_Your task:_
Transcribe nothing except the lines below that run from the one with "fx_px: 1165" to the one with "f_number: 3.1", ends included, and do not copy any picture.
Segment Start: Data to examine
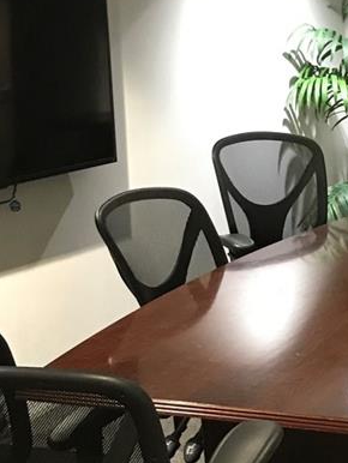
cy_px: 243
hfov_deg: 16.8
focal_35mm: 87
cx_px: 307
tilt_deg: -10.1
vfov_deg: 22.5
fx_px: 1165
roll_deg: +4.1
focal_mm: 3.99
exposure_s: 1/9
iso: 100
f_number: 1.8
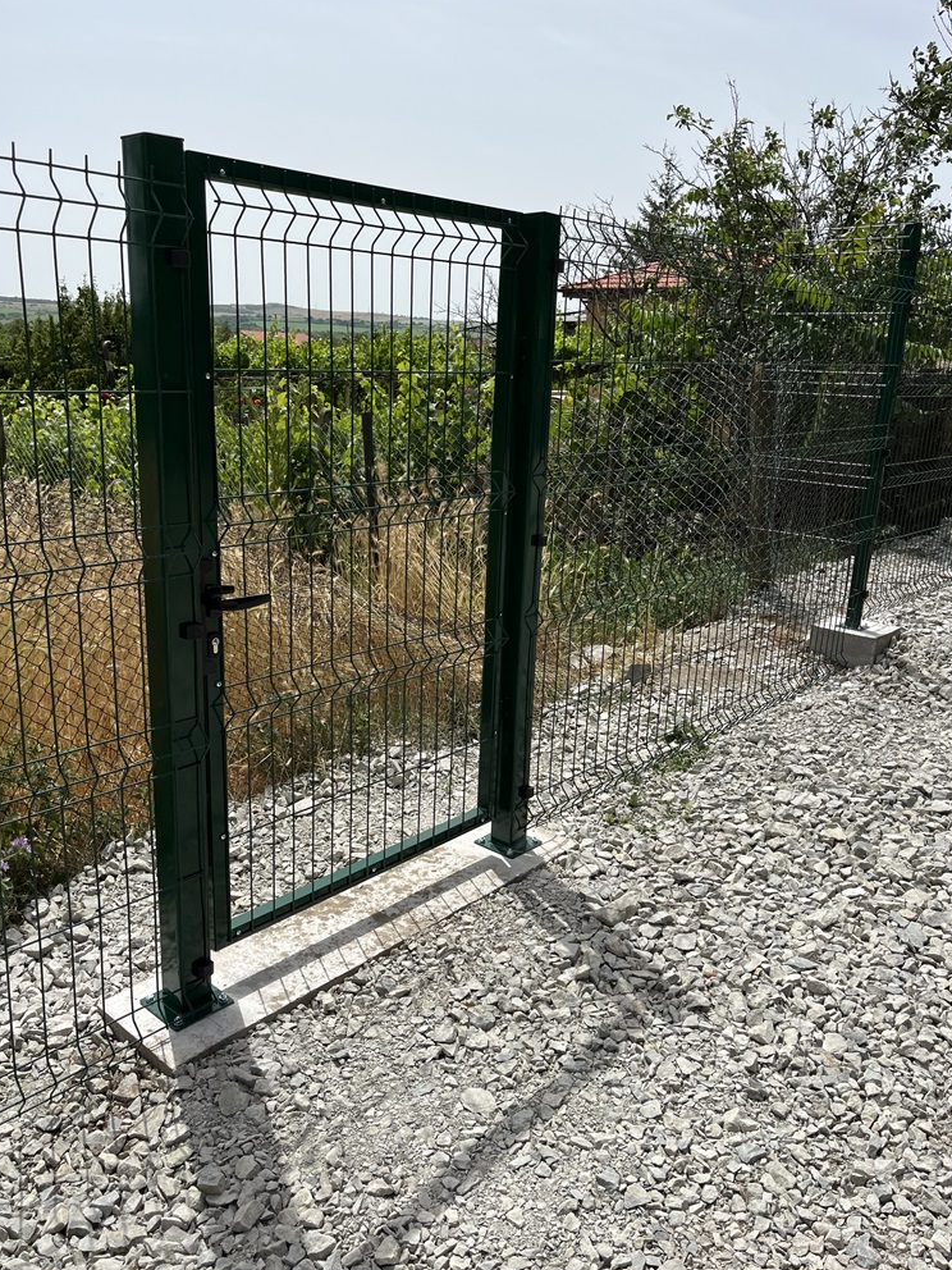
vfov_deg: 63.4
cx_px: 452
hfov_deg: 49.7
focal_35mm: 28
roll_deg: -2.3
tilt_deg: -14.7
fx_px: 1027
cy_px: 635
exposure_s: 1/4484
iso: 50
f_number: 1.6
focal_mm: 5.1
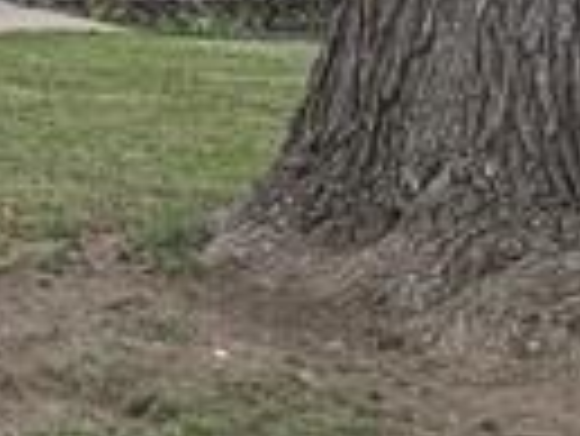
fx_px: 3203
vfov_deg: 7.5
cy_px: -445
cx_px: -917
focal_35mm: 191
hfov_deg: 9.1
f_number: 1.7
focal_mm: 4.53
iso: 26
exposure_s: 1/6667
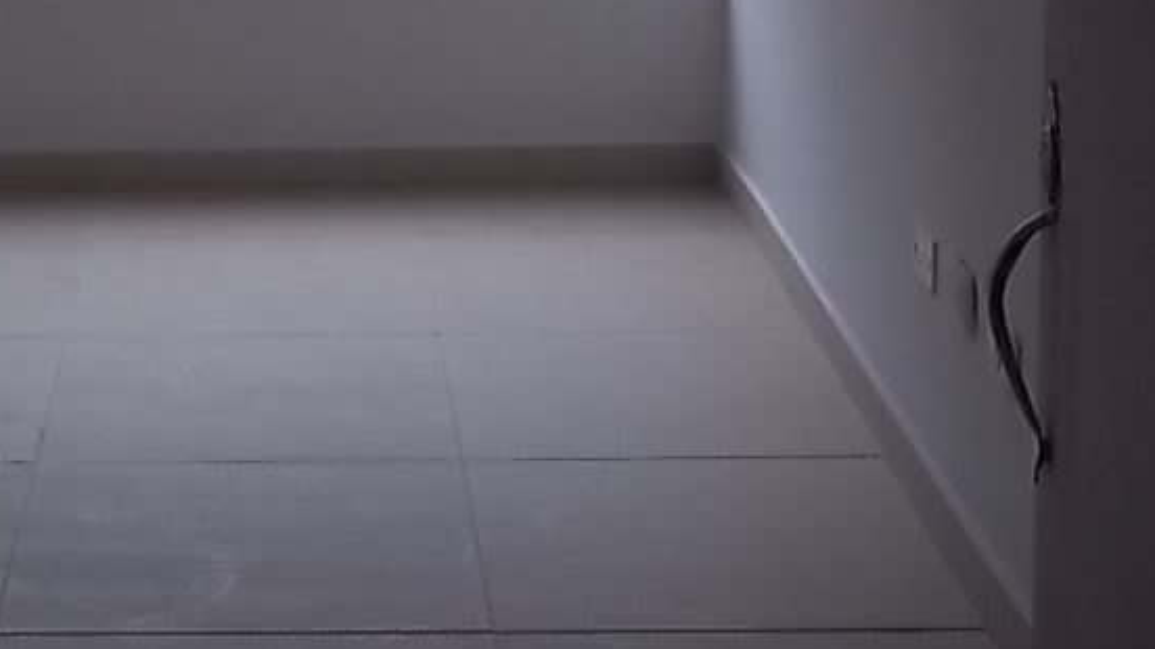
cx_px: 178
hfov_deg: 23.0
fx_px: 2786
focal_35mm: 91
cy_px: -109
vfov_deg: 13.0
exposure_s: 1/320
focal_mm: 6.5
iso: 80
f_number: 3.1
Segment End: Data to examine
Segment Start: Data to examine
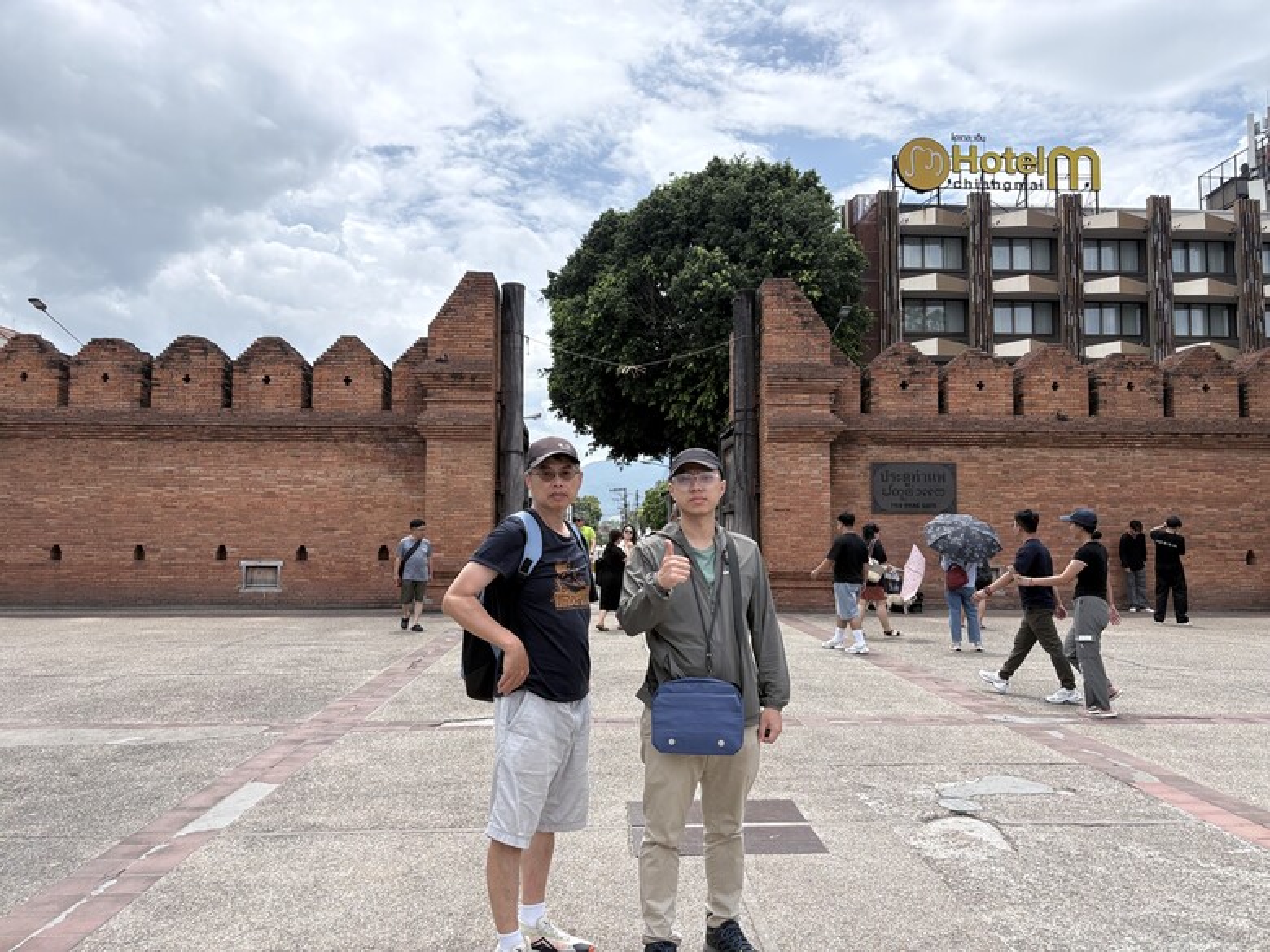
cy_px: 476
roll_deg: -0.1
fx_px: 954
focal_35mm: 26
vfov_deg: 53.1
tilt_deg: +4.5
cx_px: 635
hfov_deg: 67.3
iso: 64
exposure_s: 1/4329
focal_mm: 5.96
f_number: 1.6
Segment End: Data to examine
Segment Start: Data to examine
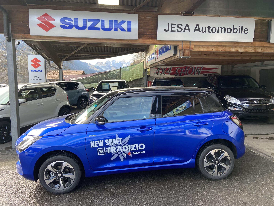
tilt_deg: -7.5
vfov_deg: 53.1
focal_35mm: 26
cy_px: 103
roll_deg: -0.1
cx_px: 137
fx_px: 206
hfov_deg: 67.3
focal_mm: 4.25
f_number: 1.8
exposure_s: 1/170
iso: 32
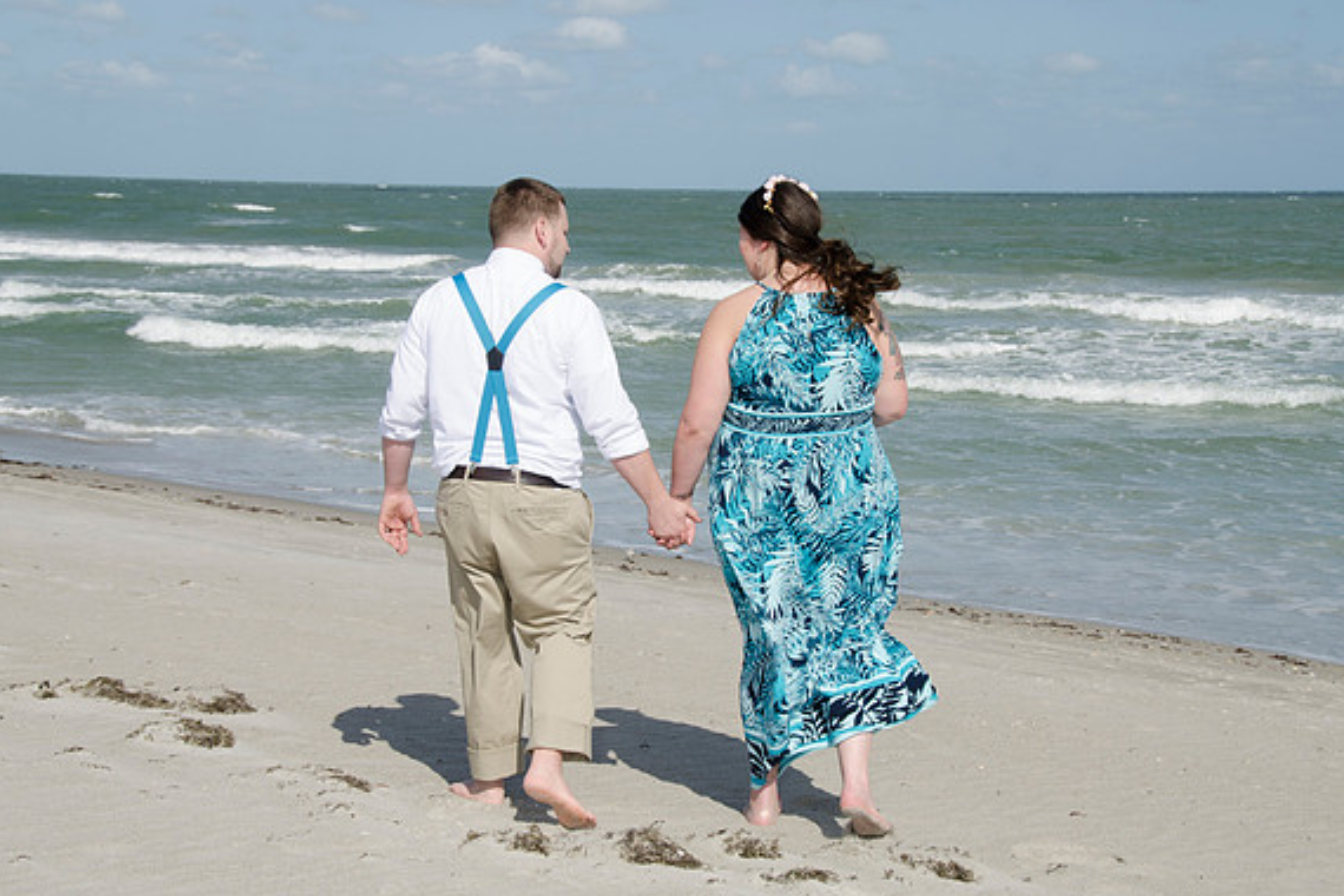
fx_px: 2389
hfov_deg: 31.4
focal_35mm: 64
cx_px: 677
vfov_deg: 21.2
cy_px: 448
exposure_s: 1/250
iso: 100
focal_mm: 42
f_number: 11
Segment End: Data to examine
_Answer for this exercise:_
fx_px: 1165
roll_deg: +4.1
focal_mm: 3.99
exposure_s: 1/9
iso: 100
f_number: 1.8
vfov_deg: 63.4
cx_px: 452
hfov_deg: 49.7
focal_35mm: 28
roll_deg: -2.3
tilt_deg: -14.7
fx_px: 1027
cy_px: 635
exposure_s: 1/4484
iso: 50
f_number: 1.6
focal_mm: 5.1
fx_px: 3203
vfov_deg: 7.5
cy_px: -445
cx_px: -917
focal_35mm: 191
hfov_deg: 9.1
f_number: 1.7
focal_mm: 4.53
iso: 26
exposure_s: 1/6667
cx_px: 178
hfov_deg: 23.0
fx_px: 2786
focal_35mm: 91
cy_px: -109
vfov_deg: 13.0
exposure_s: 1/320
focal_mm: 6.5
iso: 80
f_number: 3.1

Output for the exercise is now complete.